Romney is not going to give up. Romney did not ‘Pawlenty’ himself out in this debate: when struck at, he struck back—hard. The jobs exchange with Perry early in the debate showed some fight in Romney. Romney needs to fight Perry on this in order to defend his own claims on the economy.
Social Security and immigration are still issues. Romney’s response to questions about immigration and amnesty subtly attacked Perry’s support of in-state tuition for illegal immigrants and Perry’s opposition to a border fence. After hitting Perry from the right, Romney also hammered Perry’s claim that Social Security is a failure. Rather than abolishing it, Romney says he wants to save it. He’s implicitly aligning himself with a long line of Republicans (such as Reagan and Cheney). Romney wants to challenge Perry’s claim to be Super Mr. Republican.

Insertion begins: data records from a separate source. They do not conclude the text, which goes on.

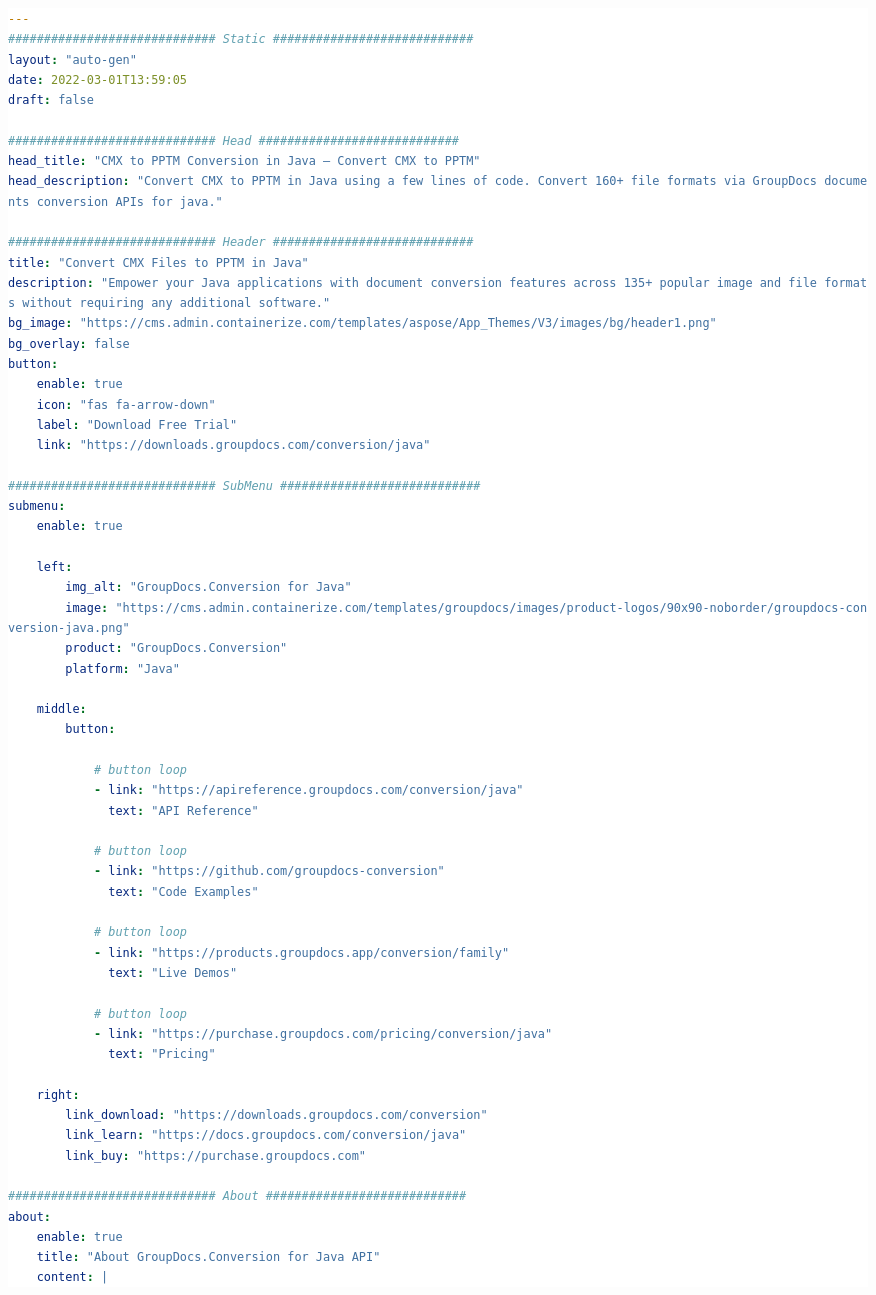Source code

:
 ```yaml
---
############################# Static ############################
layout: "auto-gen"
date: 2022-03-01T13:59:05
draft: false

############################# Head ############################
head_title: "CMX to PPTM Conversion in Java – Convert CMX to PPTM"
head_description: "Convert CMX to PPTM in Java using a few lines of code. Convert 160+ file formats via GroupDocs documents conversion APIs for java."

############################# Header ############################
title: "Convert CMX Files to PPTM in Java"
description: "Empower your Java applications with document conversion features across 135+ popular image and file formats without requiring any additional software."
bg_image: "https://cms.admin.containerize.com/templates/aspose/App_Themes/V3/images/bg/header1.png"
bg_overlay: false
button:
    enable: true
    icon: "fas fa-arrow-down"
    label: "Download Free Trial"
    link: "https://downloads.groupdocs.com/conversion/java"

############################# SubMenu ############################
submenu:
    enable: true

    left:
        img_alt: "GroupDocs.Conversion for Java"
        image: "https://cms.admin.containerize.com/templates/groupdocs/images/product-logos/90x90-noborder/groupdocs-conversion-java.png"
        product: "GroupDocs.Conversion"
        platform: "Java"

    middle:
        button:

            # button loop
            - link: "https://apireference.groupdocs.com/conversion/java"
              text: "API Reference"

            # button loop
            - link: "https://github.com/groupdocs-conversion"
              text: "Code Examples"

            # button loop
            - link: "https://products.groupdocs.app/conversion/family"
              text: "Live Demos"

            # button loop
            - link: "https://purchase.groupdocs.com/pricing/conversion/java"
              text: "Pricing"

    right:
        link_download: "https://downloads.groupdocs.com/conversion"
        link_learn: "https://docs.groupdocs.com/conversion/java"
        link_buy: "https://purchase.groupdocs.com"

############################# About ############################
about:
    enable: true
    title: "About GroupDocs.Conversion for Java API"
    content: |
```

Perry is not Obama. One of the dynamics of the 2008 Democratic race was that many Democratic candidates were willing to have Obama be the nominee if they couldn’t. So they were quite willing to tear down Clinton in order to assist Obama. Going into this debate, there was a chance that other GOPers would view Perry as the preferred candidate. This debate showed that other candidates are quite willing to go after Perry. Many candidates jumped on the chance to pile on Perry regarding his executive order to mandate Gardasil vaccinations for Texas girls, for example. Perry does not seem to be getting the pass from Republicans that many non-Clinton Democrats gave to Obama during the 2008 race.
Newt plays the statesman. Newt Gingrich hit upon an interesting tactic in this debate: rather than feeding into intramural conflict among Republicans, he called out Obama and lashed out at the media. Both rhetorical tactics are sure to increase grassroots affection for Gingrich. By taking the battle to the president, he seems to rise above the fray while still seeming passionate. Gingrich had some strong moments tonight.
Ron hates Rick. While other candidates weren’t afraid to knock on Perry, Ron Paul seemed to relish any chance to attack Rick Perry as a showman and pretender to conservative purity. Those attacks might not cripple Perry, but they could have an effect.
Bachmann struggled. Perry’s entry to the race hurt Bachmann’s momentum in Iowa and other states. Unlike earlier debates, Bachmann did not find a real moment to stick in viewers’ minds. She’s lost a lot of “Tea Party” ground to Rick Perry. If she wants to get that territory back, she’ll need to shift the debate.
There were great expectations for Perry going into this debate, which seemed like it would focus on testing him. Though Perry handled himself fairly well, I don’t think he landed a knockout blow. If anything, this debate perhaps strengthened Romney, as he was able to hit Perry from both the center (on Social Security) and the right (immigration). Tonight suggests that Perry is not invulnerable in the primary. Moreover, this debate also shows that other candidates are not willing to let this race become a two-man battle.